Sunday, December 27, 2020

America the overprivileged
Rick Newman
·Senior Columnist
Sat, December 26, 2020
Bikers ride down Main Street during the 80th annual Sturgis Motorcycle Rally on Saturday, Aug. 15, 2020, in Sturgis, S.D. (Amy Harris/Invision/AP)

Did you whine in 2020? Were masks too much for you? Did the coronavirus pandemic cause intolerable inconvenience? Congratulations, American Snowflake—you can’t handle even modest adversity.

If you lost a partner, friend or family member to Covid-19 in 2020, you had a truly awful year. More than 300,000 Americans died of Covid in 2020, and when you multiply that by the 20 or 50 or 100 people close to each one of those souls, it’s a ghastly toll. Millions of others suffered economic hardship from lost jobs or reduced income or a family business that gave out as everybody’s work and spending habits changed. The economic pain is real, too.

But selfish rubes defined 2020 more than anybody else. President Trump led this march of folly by repeatedly denying the severity of the coronavirus, then contracting it himself. Trump went to the hospital and got specialized treatment unavailable to most Americans, then returned to the White House with the pomp of a war veteran returning from a battlefield victory. But Trump’s injury was self-inflicted and what he was really celebrating was medicine saving him from himself. Other Covid victims weren’t that lucky.
President Donald Trump, center, stands with Judge Amy Coney Barrett as they arrive for a news conference to announce Barrett as his nominee to the Supreme Court, in the Rose Garden at the White House, Saturday, Sept. 26, 2020, in Washington. (AP Photo/Alex Brandon)

Some spreaders, like Chris Christie, didn’t think Covid was serious when other people got it, then changed their mind when they got it themselves. After seven days in the hospital, Christie played the convert, saying he was “wrong” not to wear a mask, and urging others to up their prevention game. Better taught, than stupid forever.

Covid hypocrisy was bipartisan in 2020. California Gov. Gavin Newsom broke his own lockdown rules to attend a ritzy birthday dinner with a dozen other maskless people. Denver Mayor Michael Hancock told citizens to avoid unnecessary travel over the Thanksgiving holiday, then got on a plane to visit family in Mississippi. The recurring theme: Rules are for other people.

Many Americans felt their freedom threatened in 2020, by a demonic new torture device known as a mask. “Masks are oppressive,” said Marjorie Greene, who won a Congressional seat in Georgia in November. She vows to break the mask requirement on Capitol Hill when she arrives in January, and she encourages other members of Congress to do the same, so she’ll have some company in the Covid ward. On social media, she promotes the hashtag #freeyourface, so the virus can attack your lungs more easily. If she were a soldier, she’d go to battle without a helmet or body armor, wearing comfy flip-flops instead of ponderous combat boots. Rules are for others.
A biker rides down Main Street during the 80th annual Sturgis Motorcycle Rally on Saturday, Aug. 15, 2020, in Sturgis, S.D. (Amy Harris/Invision/AP)

In Michigan, armed protesters organized by a group called “Michigan United for Liberty” massed at the state capitol to protest shutdown orders meant to prevent more people from dying.
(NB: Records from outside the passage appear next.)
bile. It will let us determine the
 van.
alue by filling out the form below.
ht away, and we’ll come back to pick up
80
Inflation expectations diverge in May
They could have volunteered at a hospital or nursing home instead, but they would have had to put down their guns. Some of the protesters ended up being terrorist wannabes planning to kidnap the Michigan governor, seize the state house and conduct televised executions. They’re in jail now, dreaming of other ways to defend their liberty.
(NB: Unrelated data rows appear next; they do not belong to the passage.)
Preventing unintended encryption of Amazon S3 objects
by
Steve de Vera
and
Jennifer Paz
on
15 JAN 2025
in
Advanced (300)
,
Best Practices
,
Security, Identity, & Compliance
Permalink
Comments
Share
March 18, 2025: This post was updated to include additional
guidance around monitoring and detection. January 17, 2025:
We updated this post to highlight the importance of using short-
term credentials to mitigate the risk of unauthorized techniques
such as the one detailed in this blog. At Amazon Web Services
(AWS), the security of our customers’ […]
An August motorcycle rally in Sturgis, S.D., drew 460,000 people and generated at least 400 coronavirus infections in 20 states, including at least one death. But you could buy a shirt at the rally that said ““Screw Covid I Went to Sturgis,” so it was worth it. That’s freedom!
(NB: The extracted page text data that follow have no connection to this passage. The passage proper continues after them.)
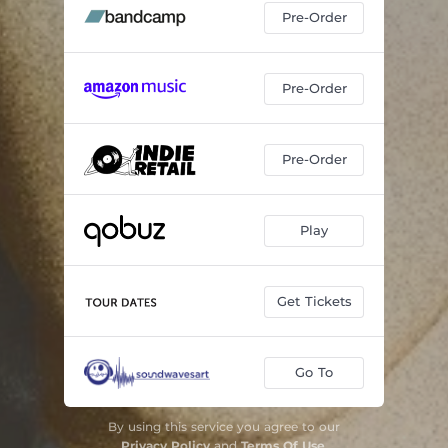
Pre-Order
Pre-Order
Pre-Order
Play
Get Tickets
Go To
By using this service you agree to our
Privacy Policy
and
Terms Of Use
.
Former presidential candidate Herman Cain went to two crowded Trump rallies without a mask, and even tweeted that “people are fed up” with wearing masks before attending one event on July 4. Less than a month later, Cain died of Covid, which he may have contracted while exercising his maskless freedom at one of those Trump rallies.


America asks very little of its citizens these days. There hasn’t been a military draft in 47 years and there’s no requirement or even nudge for young people to consider any kind of national service. We have laughably low tax rates because Uncle Sam can borrow limitless amounts of money, allowing us to spend way more than we can finance on our own. If living beyond your means is a privilege, no society has ever been more overprivileged than the United States in 2020.

In response, modern Americans ask not what they can do for their country, but what their country can do for them. We demand that health care workers take care of us when we fail to take care of ourselves. We ask others to bear risks so we can reap the reward. We value vanity over courage and we raise the “freedom” flag to justify laziness and self-interest. The coronavirus exposed our weaknesses in 2020, but it didn’t cause them. We did.